If you want even more strength and muscle, consider incorporating more traditional weight training. Pilates will help you weight train with better alignment, greater range of motion, and better focus.

"By adding Pilates to your cross-training, you'll improve the quality of your fitness, reduce your risk for overuse injuries and improve your climbing. Not only will you log more pitches in a single day, you'll climb them in better style," says Eric Horst, expert rock climber.

Cardio and Pilates Cross Training

Because of the health benefits of cardio training—such as strengthening the heart and lungs, reducing stress, and boosting energy levels—consider adding cardio exercises to your Pilates routine.

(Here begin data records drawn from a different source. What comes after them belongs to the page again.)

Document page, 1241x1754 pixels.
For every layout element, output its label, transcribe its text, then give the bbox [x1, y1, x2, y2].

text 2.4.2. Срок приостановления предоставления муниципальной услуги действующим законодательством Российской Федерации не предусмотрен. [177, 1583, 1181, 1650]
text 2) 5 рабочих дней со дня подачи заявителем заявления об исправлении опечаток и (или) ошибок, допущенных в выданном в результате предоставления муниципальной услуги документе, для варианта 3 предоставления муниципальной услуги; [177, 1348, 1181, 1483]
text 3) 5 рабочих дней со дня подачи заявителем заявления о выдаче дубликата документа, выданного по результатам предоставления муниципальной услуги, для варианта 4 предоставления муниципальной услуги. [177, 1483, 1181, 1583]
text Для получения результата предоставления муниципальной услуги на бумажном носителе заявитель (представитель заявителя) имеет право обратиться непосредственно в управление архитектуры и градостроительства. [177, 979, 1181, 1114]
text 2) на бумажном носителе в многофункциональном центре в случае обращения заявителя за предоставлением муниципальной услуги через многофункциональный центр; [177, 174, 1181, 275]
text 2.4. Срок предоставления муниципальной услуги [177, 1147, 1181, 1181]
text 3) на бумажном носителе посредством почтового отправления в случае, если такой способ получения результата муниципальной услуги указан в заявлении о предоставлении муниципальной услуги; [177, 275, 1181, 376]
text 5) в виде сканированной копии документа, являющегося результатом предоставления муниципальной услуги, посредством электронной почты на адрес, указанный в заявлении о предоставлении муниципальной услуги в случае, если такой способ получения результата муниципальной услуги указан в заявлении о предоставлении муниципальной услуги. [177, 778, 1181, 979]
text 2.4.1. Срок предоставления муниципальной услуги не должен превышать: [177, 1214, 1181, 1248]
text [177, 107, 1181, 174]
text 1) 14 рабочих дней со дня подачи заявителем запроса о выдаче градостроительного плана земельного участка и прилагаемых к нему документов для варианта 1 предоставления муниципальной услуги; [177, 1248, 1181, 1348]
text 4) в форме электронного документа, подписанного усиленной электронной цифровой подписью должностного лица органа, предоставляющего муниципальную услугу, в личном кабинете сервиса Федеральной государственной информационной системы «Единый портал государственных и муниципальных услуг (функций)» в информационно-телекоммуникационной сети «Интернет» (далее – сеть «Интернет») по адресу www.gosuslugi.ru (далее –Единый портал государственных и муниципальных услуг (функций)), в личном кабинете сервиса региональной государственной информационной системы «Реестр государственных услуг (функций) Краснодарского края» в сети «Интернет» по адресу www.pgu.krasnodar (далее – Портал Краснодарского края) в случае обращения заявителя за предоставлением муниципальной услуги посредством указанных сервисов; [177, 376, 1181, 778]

Interval training can be especially helpful if you are interested in weight loss. Strength training combined with cardio and a healthy diet is the best formula for weight loss, though Pilates helps weight loss with or without cardio.

Schedule Cross Training Workouts

Guidelines from the U.S. Department of Health and Human Services suggest that adults do moderate or high-intensity muscle strengthening exercise at least two days a week; Pilates would fall into the moderate category. The guidelines also suggest a minimum of two hours and 30 minutes a week of aerobic activity (cardio), in sessions of at least 10 consecutive minutes each. These are minimums. You can work up to more. To get the full benefits of Pilates, aim for three sessions a week.

Cardio and strength training are best done on different days. That way you won't be too tired to do one or the other, and your muscles get a chance to rest and repair—which is how you actually build strength and endurance. It is also a good idea to alternate the exercise intensity levels in your weekly routine. An every-other-day cardio then strength program with alternating heavy and light workouts is a good choice.